Fibre connections are on the rise
The Organisation for Economic Cooperation and Development have released their latest statistics which show that nine of its member countries now have half of their broadband connections using fibre. This is up from six countries from the previous year. In total, the share of fibre in broadband connections covering the 37 countries increased to 27% as of June last year. This is up from 24% a year earlier.
The statistics show that Lithuania, Latvia, Spain and New Zealand are beginning to catch up with long-time fibre front-runners like Korea, Japan and the Nordic countries, thanks to a mixture of heighted competition, strong regulation and policy, and new investment in infrastructure, the OECD has said. Korea and Japan have a fibre share of more than 75% in their total broadband connections, while Lithuania, Sweden, Latvia, Spain, Iceland, Finland and Norway all have connections above 50% in fibre. New Zealand and Portugal are just below 50% and close to joining the leaders.
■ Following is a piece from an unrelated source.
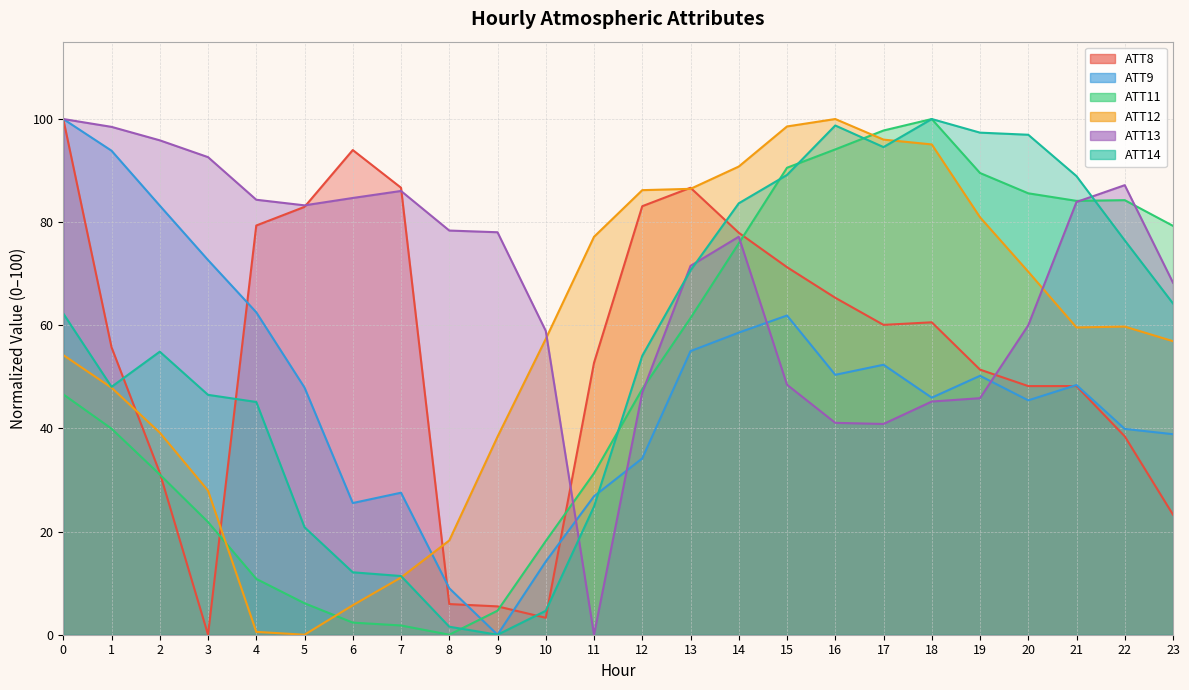

What is the value of the ATT9 point at the 15th from the left?

58.6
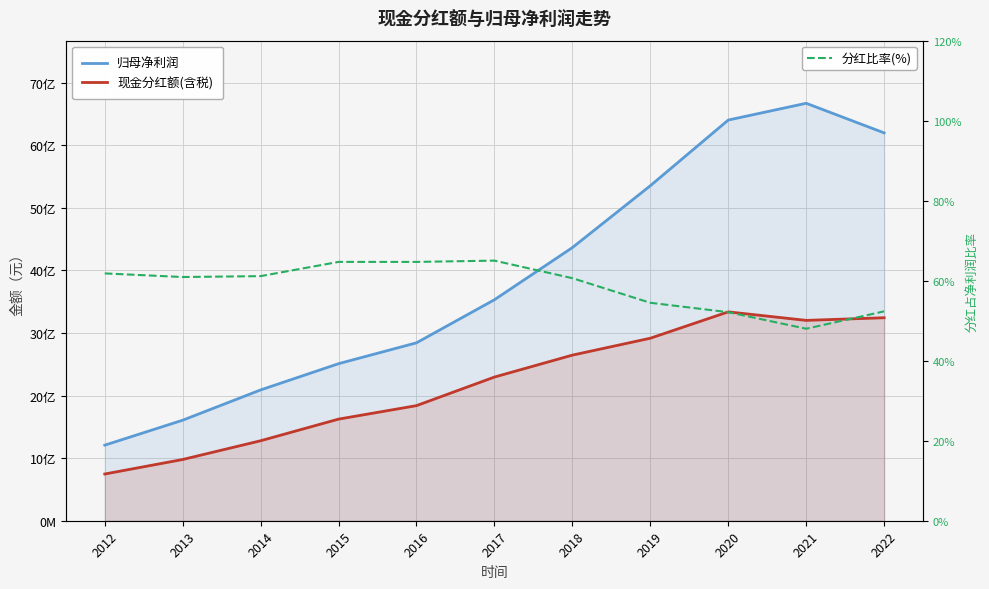

Is it true that 归母净利润 equals 1753146917.8 at 2012?

False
The complete number of fibre connections across the OECD increased by 13.8% in the year to June 2019. Despite such advancements, cable is still the main way to connect to broadband, with a 33.6% share of total broadband connections. DSL is continuously being replaced by fibre and its share has decreased from 41.6% to 35.1% in just two years.
Subscriptions for Mobile broadband have continued to increase rapidly, at a stable rate of around 7% per year. The countries that showed the highest subscription rates were Japan, Finland, Estonia, the US and Australia, with subscriptions per every 100 inhabitants at 177, 155, 153, 150 and 144 percent respectively.
M2M (mobile to mobile) Sims demonstrated the highest growth of all the indicators and increased by 30% in a year. The leading countries are Sweden with 140.6 M2M Sim cards per 100 inhabitants, closely followed by Austria, Italy, the US and the Netherlands. The high number of Sims allocated to Sweden is due in part, to the use of these SIM cards in other countries by a Swedish operator.